With markets lurching enough to cause investor whiplash, Brie Williams urges advisors to listen to their clients’ worries and to explain clearly how the latest swings impact on their portfolios.
This is “an opportunity to provide education because knowledge is power,” said the State Street Global Advisors’ head of practice management, SPDR ETFs, in an interview with ThinkAdvisor.
“Advisors are well positioned to work with their clients and help them manage the risk of emotionally driven investment decisions by showing them [what] their financial plans [means] long term, not just in the now,” and explaining how these plans protect their wealth during market events like we’re experiencing, Williams shared.
Though much of her job concerns getting the right message to advisors, she also delivers solutions to wealth management firms and advisors and provides research and strategic insights on other developments. But she wasn’t always in financial services.
Williams started her professional life in advertising and then moved to Putnam in 2006 to be senior vice president of global marketing communications. She joined SSGA — in 2014.
(State Street commissioned the bronze “Fearless Girl” sculpture, now located near the New York Stock Exchange, in 2017. It launched the SSGA Gender Diversity Index ETF in 2016.)
“If someone were to have asked me to place a bet as to whether I’d be in financial services as part of my career, I would have said they were wrong,” she explained.
“I [am] in this seat because of several role models, coaches and sponsors — and someone along the way during my marketing and advertising career tapped me on the shoulder and said, ‘Hey, you would be really good at this. Why don’t you take that meeting and explore it a little further?’” Williams shared.

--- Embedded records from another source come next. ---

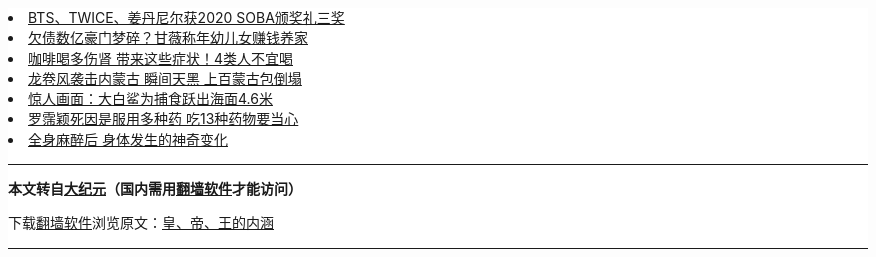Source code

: <li><a href="https://github.com/aecffq3870/djy/blob/master/gb/20/8/13/n12327881.md#1">BTS、TWICE、姜丹尼尔获2020 SOBA颁奖礼三奖</a></li>
<li><a href="https://github.com/aecffq3870/djy/blob/master/gb/20/8/13/n12328960.md#1">欠债数亿豪门梦碎？甘薇称年幼儿女赚钱养家</a></li>
<li><a href="https://github.com/aecffq3870/djy/blob/master/gb/20/8/12/n12326290.md#1">咖啡喝多伤肾 带来这些症状！4类人不宜喝</a></li>
<li><a href="https://github.com/aecffq3870/djy/blob/master/gb/20/8/13/n12327428.md#1">龙卷风袭击内蒙古 瞬间天黑 上百蒙古包倒塌</a></li>
<li><a href="https://github.com/aecffq3870/djy/blob/master/gb/20/8/13/n12327637.md#1">惊人画面：大白鲨为捕食跃出海面4.6米</a></li>
<li><a href="https://github.com/aecffq3870/djy/blob/master/gb/20/8/13/n12329055.md#1">罗霈颖死因是服用多种药 吃13种药物要当心</a></li>
<li><a href="https://github.com/aecffq3870/djy/blob/master/gb/20/8/12/n12325700.md#1">全身麻醉后 身体发生的神奇变化</a></li>
<hr>

<strong>本文转自<a href="https://www.epochtimes.com">大纪元</a>（国内需用<a href="https://github.com/aecffq3870/www/blob/master/README.md#8">翻墙软件</a>才能访问）</strong><p>下载<a href="https://github.com/aecffq3870/www/blob/master/README.md#8">翻墙软件</a>浏览原文：<a href="https://www.epochtimes.com/gb/7/11/13/n1899763.htm">皇、帝、王的内涵</a></p><hr>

Without “naming names,” she pointed to two people who were especially instrumental to her career growth. One manager “helped me look in the mirror and see things that I did not want to see. That was a challenging conversation.”
It actually was a “pivotal moment in the choices I made next,” and helped her think outside the box, Williams said. “Without that tough conversation as well as encouragement, I probably would not be in the seat I’m in today.”
Another boss taught her the ins and outs of sales distribution. Although her marketing skills transferred over, she needed other help. That person “really upped my game,” she noted.
What’s been a key challenge in your career?
Learning to fail up. That’s an art you have to learn with experience because it’s tough to fall down — especially if you do it publicly.
I don’t mean a fall from grace ethically, but rather a presentation that wasn’t as strong as it could have been or a missed key point that [was] to be delivered in a management meeting. Being able to take these in, not only for your self-assessment, but to ask for feedback, can help you grow and be better the next time.
And allowing yourself that permission to learn as you go is critical, because so many of us — and I’m going to raise my hand here — strive to be perfect and want to be a pleaser. … Part of developing is learning from your mistakes.